Text passage:
Wednesday, July 31, 2013

boy, the




There are no big hugs, no fireworks, no popping of champagne corks, no releasing of balloons. Nobody throws confetti when he steps out of the car. I want this to be normal so I pretend this is normal.

Dinner's ready. I've made one of your favorites. Extra spicy. This time I made it from scratch.

I tell myself I'd smile like this any day of the week and I try not to need too much and he's not hungry and we'll go visit Pop and Grammie 'cause I want to show him off and he's home and I've missed him.

And I want to take a picture and there is a camera but I'd have to turn my head to pick it up.

I don't want to turn my head.

His hair is longer than I remember, curling with the day old face scruff and he looks relaxed like he's going to Florida or something but here he is pacing on a porch and telling stories and if he takes a breath I'll wait because more than anyone or anywhere else I feel connected to him and space.

Carry on, my son. Carry on.



The boy is home and I can't even begin to express how grateful I am so I'll just say this is normal and for a few days we'll pretend it is.





Tuesday, July 30, 2013

because. the devil.




In his preface to Screwtape Proposes a Toast Lewis wrote, The world into which I had to project myself while I spoke through Screwtape was all dust, grit, thirst and itch. And then, It almost smothered me before I was done. It would have smothered my readers if I had prolonged it.

Exercise instructions:
1) Name every thing the blog entries say is missing in the sentence that begins "There are no big hugs".
2) Answer from the blog entries:
(a) Which date heads the entry titled "boy, the"?
(b) Whom does the writer plan to visit to show him off?
(c) Which work's preface does Lewis write in?
3) Pick up the blog entries after their final sentence and keep writing.

Given material:
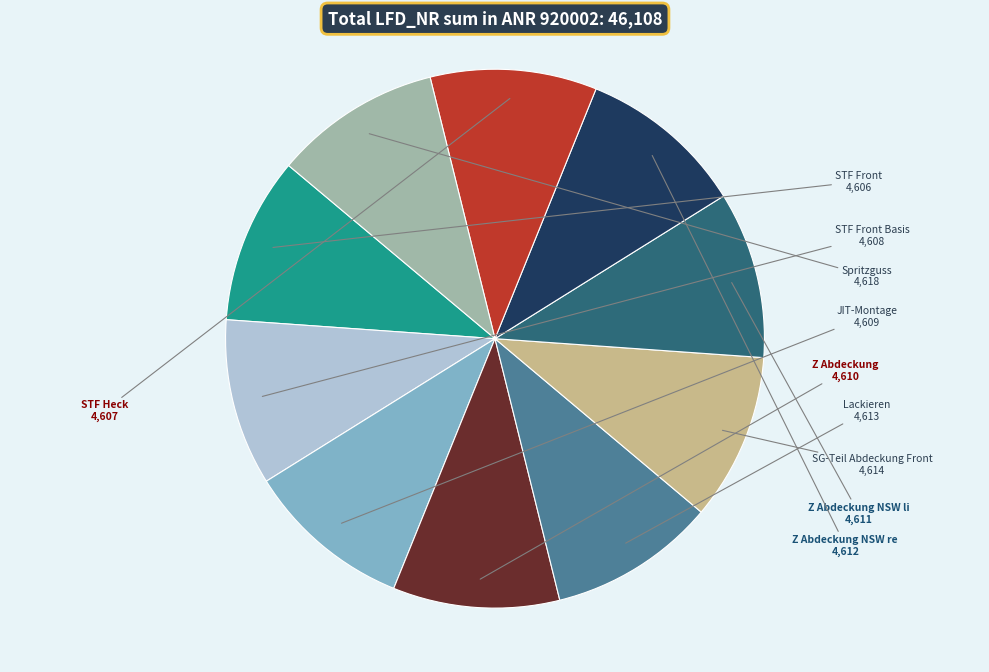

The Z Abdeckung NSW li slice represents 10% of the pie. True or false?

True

Responses per task:
1) big hugs, fireworks, popping of champagne corks, releasing of balloons

2)
(a) Wednesday, July 31, 2013
(b) Pop and Grammie
(c) Screwtape Proposes a Toast

3)
He writes as well it was the easiest writing he had ever done and the least enjoyable.

I am certainly not qualified to review this book. All I will say is he, as you know, was a remarkable thinker and the irony and circular motion of struggle is so incredibly personal and honest that the very conclusion of a Christian apologist putting pen to paper as the guest of honor demon, Screwtape, warning to Mr. Principal, Your Imminence, your Disgraces, my Thorns, Shadies, and Gentledevils,

All said and done, my friends, it will be an ill day for us if what most humans mean by "religion" ever vanishes from the Earth.



Today I am grateful again for those who left us notes.



Monday, July 29, 2013

morning light




Again.



Today I am grateful for quiet.

Saturday, July 27, 2013

bobby with a capital b






eye

inspiration.




Today I am grateful for those people who share their vision.

Friday, July 26, 2013

genteel





We don't need a grant for a business. It is offensive to me. The word feminism must mean you just don't know who you're dealing with. The southern belle long ago left the building. We now take our shoes off to feel how the ground gives and it is exquisite, a conversation with these women.

If ever there was a time in my life when my gut said you're headed in the right direction, this is it.


Today I am grateful for a group of friends.

Thursday, July 25, 2013

helpful

Modena would giggle,
tell me everything was alright.
Then she'd put a Crown Royal bag on her head,
cook up some fried pies.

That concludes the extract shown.